This study addresses the problem of accurately estimating the dimension of the latent hyperbolic geometry underlying complex networks—to uncover community structure complexity, improve greedy routing efficiency, and deepen understanding of systemic connectivity. We propose a graph-weighted filtering mechanism based on chordless cycles, integrated with persistent homology and algebraic topological feature extraction, to construct a generalizable, data-driven dimensional estimator. Furthermore, we design a lightweight neural network architecture trained exclusively on synthetic graph datasets, enabling zero-shot transfer to real-world networks without fine-tuning. Experiments demonstrate high-accuracy dimension prediction across diverse synthetic and empirical networks—including social, biological, and Internet topology graphs—significantly enhancing the quality of low-dimensional hyperbolic embeddings and navigability performance. The method exhibits strong robustness and cross-domain effectiveness, validating its applicability to heterogeneous network domains.

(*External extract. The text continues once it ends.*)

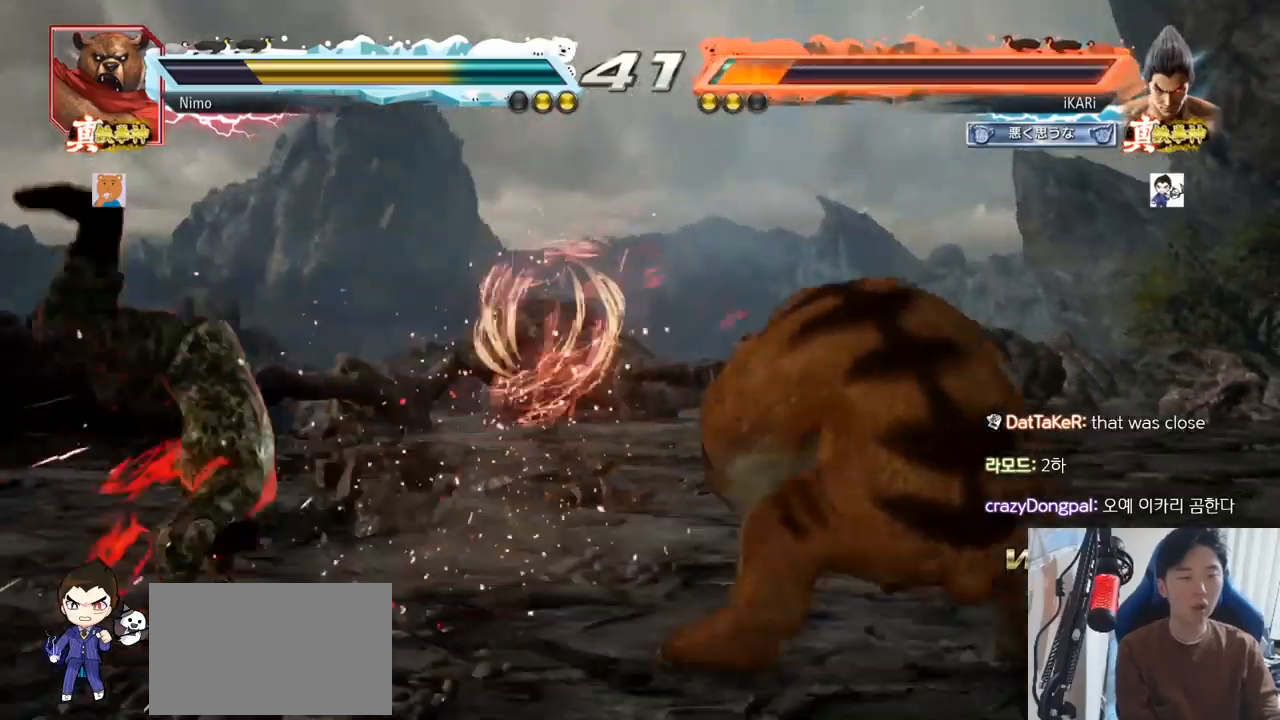
{"buttons": [], "left_stick": "left"}
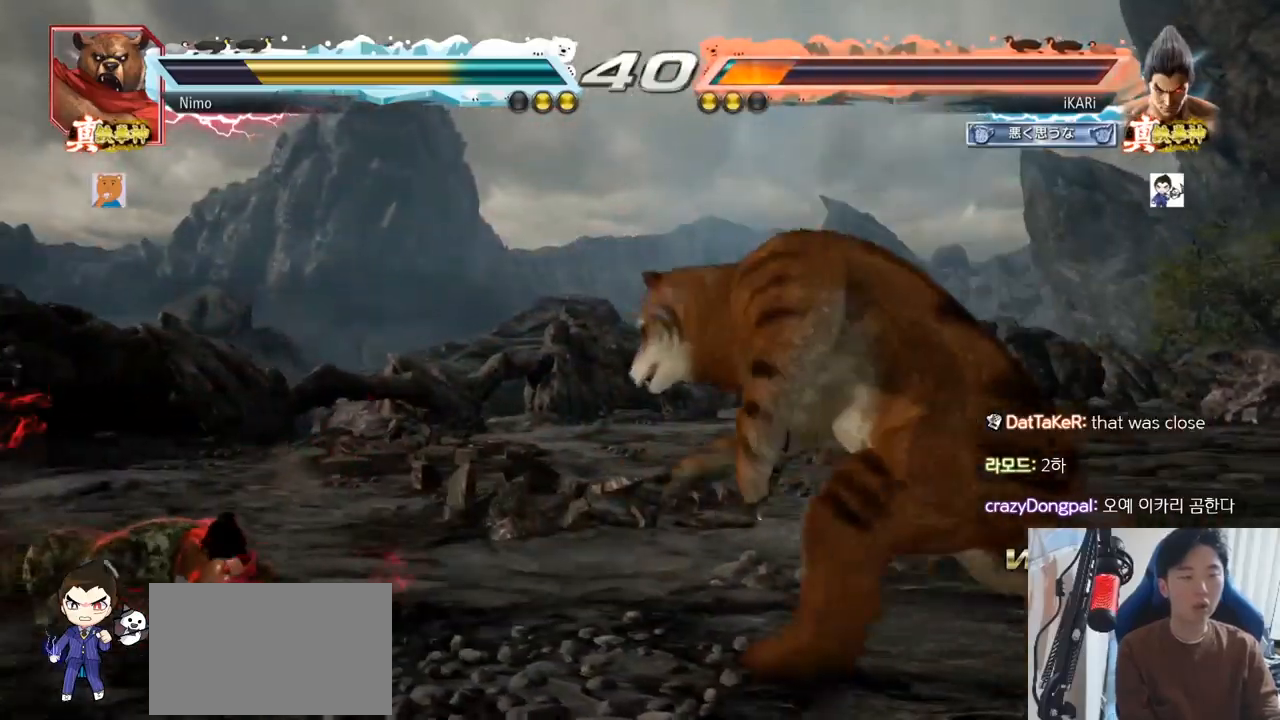
{"buttons": [], "left_stick": "down-left", "events": [[501, "left_stick", "down-left"]]}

Many complex networks, ranging from social to biological systems, exhibit structural patterns consistent with an underlying hyperbolic geometry. Revealing the dimensionality of this latent space can disentangle the structural complexity of communities, impact efficient network navigation, and fundamentally shape connectivity and system behavior. We introduce a novel topological data analysis weighting scheme for graphs, based on chordless cycles, aimed at estimating the dimensionality of networks in a data-driven way. We further show that the resulting descriptors can effectively estimate network dimensionality using a neural network architecture trained in a synthetic graph database constructed for this purpose, which does not need retraining to transfer effectively to real-world networks. Thus, by combining cycle-aware filtrations, algebraic topology, and machine learning, our approach provides a robust and effective method for uncovering the hidden geometry of complex networks and guiding accurate modeling and low-dimensional embedding.